The room seemed to close in on him, the walls pressing against his chest. He took a deep breath, trying to calm the tremor in his hands. This was a choice he had made, he reminded himself. A choice to live, to survive, to escape the clutches of a disease that threatened to consume him.

The doctor’s voice cut through the silence, his words crisp and matter-of-fact. There was no room for sentimentality here, no time for second-guessing. It was time to face the truth, to confront the reality of his situation. He nodded, his throat dry, his heart pounding like a war drum in his chest.

And then it was done. The blade had done its work, and he was forever changed. He felt a strange mix of relief and emptiness, as if a weight had been lifted from his shoulders but had been replaced by an unfillable void.

He dressed silently, the doctor already moving on to the next patient, the next life to be altered. As he stepped out into the world, he felt a strange detachment from it all. The people on the streets seemed like ghosts, their voices distant and indistinct.

He walked, not knowing where he was going, not caring. The sun was setting, casting long shadows across the pavement.
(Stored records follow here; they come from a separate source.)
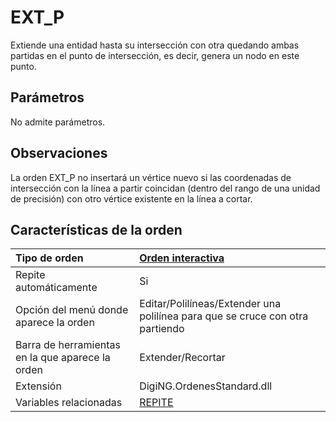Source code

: # EXT\_P

Extiende una entidad hasta su intersección con otra quedando ambas partidas en el punto de intersección, es decir, genera un nodo en este punto.

## Parámetros

No admite parámetros.

## Observaciones

La orden EXT\_P no insertará un vértice nuevo si las coordenadas de intersección con la línea a partir coincidan \(dentro del rango de una unidad de precisión\) con otro vértice existente en la línea a cortar.

## Características de la orden

| Tipo de orden | [Orden interactiva]() |
| :--- | :--- |
| Repite automáticamente | Si |
| Opción del menú donde aparece la orden | Editar/Polilíneas/Extender una polilínea para que se cruce con otra partiendo |
| Barra de herramientas en la que aparece la orden | Extender/Recortar |
| Extensión | DigiNG.OrdenesStandard.dll |
| Variables relacionadas | [REPITE](REPITE.html) |

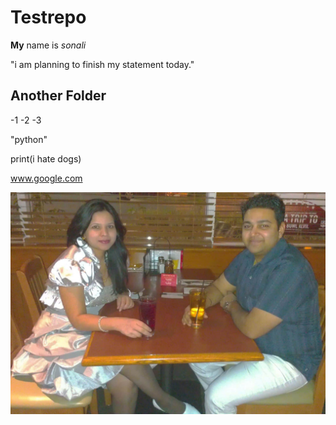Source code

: # Testrepo
**My** name is *sonali*

"i am planning to finish my statement today."
## Another Folder
-1
-2
-3

"python"


print(i hate dogs)


www.google.com

![Getting Started](Screenshot_20200728-091410(1).png)






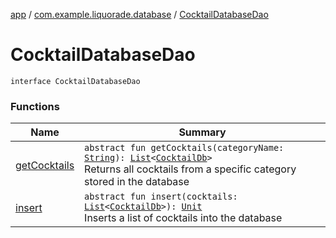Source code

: [app](../../index.md) / [com.example.liquorade.database](../index.md) / [CocktailDatabaseDao](./index.md)

# CocktailDatabaseDao

`interface CocktailDatabaseDao`

### Functions

| Name | Summary |
|---|---|
| [getCocktails](get-cocktails.md) | `abstract fun getCocktails(categoryName: `[`String`](https://kotlinlang.org/api/latest/jvm/stdlib/kotlin/-string/index.html)`): `[`List`](https://kotlinlang.org/api/latest/jvm/stdlib/kotlin.collections/-list/index.html)`<`[`CocktailDb`](../-cocktail-db/index.md)`>`<br>Returns all cocktails from a specific category stored in the database |
| [insert](insert.md) | `abstract fun insert(cocktails: `[`List`](https://kotlinlang.org/api/latest/jvm/stdlib/kotlin.collections/-list/index.html)`<`[`CocktailDb`](../-cocktail-db/index.md)`>): `[`Unit`](https://kotlinlang.org/api/latest/jvm/stdlib/kotlin/-unit/index.html)<br>Inserts a list of cocktails into the database |
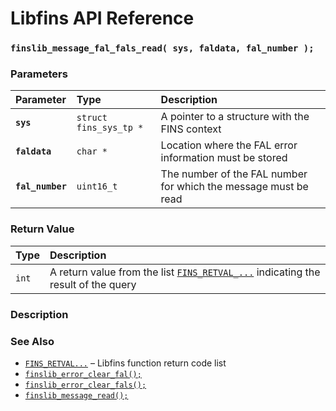 # Libfins API Reference

### `finslib_message_fal_fals_read( sys, faldata, fal_number );`

### Parameters

| Parameter | Type | Description |
| :--- | :--- | :--- |
|**`sys`**|`struct fins_sys_tp *`|A pointer to a structure with the FINS context|
|**`faldata`**|`char *`|Location where the FAL error information must be stored|
|**`fal_number`**|`uint16_t`|The number of the FAL number for which the message must be read|

### Return Value

| Type | Description |
| :--- | :--- |
|`int`|A return value from the list [`FINS_RETVAL_...`](FINS_RETVAL.md) indicating the result of the query|

### Description

### See Also

* [`FINS_RETVAL...`](FINS_RETVAL.md) &ndash; Libfins function return code list
* [`finslib_error_clear_fal();`](finslib_error_clear_fal.md)
* [`finslib_error_clear_fals();`](finslib_error_clear_fals.md)
* [`finslib_message_read();`](finslib_message_read.md)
He thought of all the other men who had faced the same choice, the same fate, and he felt a kinship with them, a brotherhood of sacrifice.

Life would never be the same again, he knew that. But as he walked into the fading light, he felt a glimmer of hope, a spark of something new. He was still a man, still a human being, and though a part of him was gone, he was still alive, still breathing, still fighting. And in the end, that was all that mattered.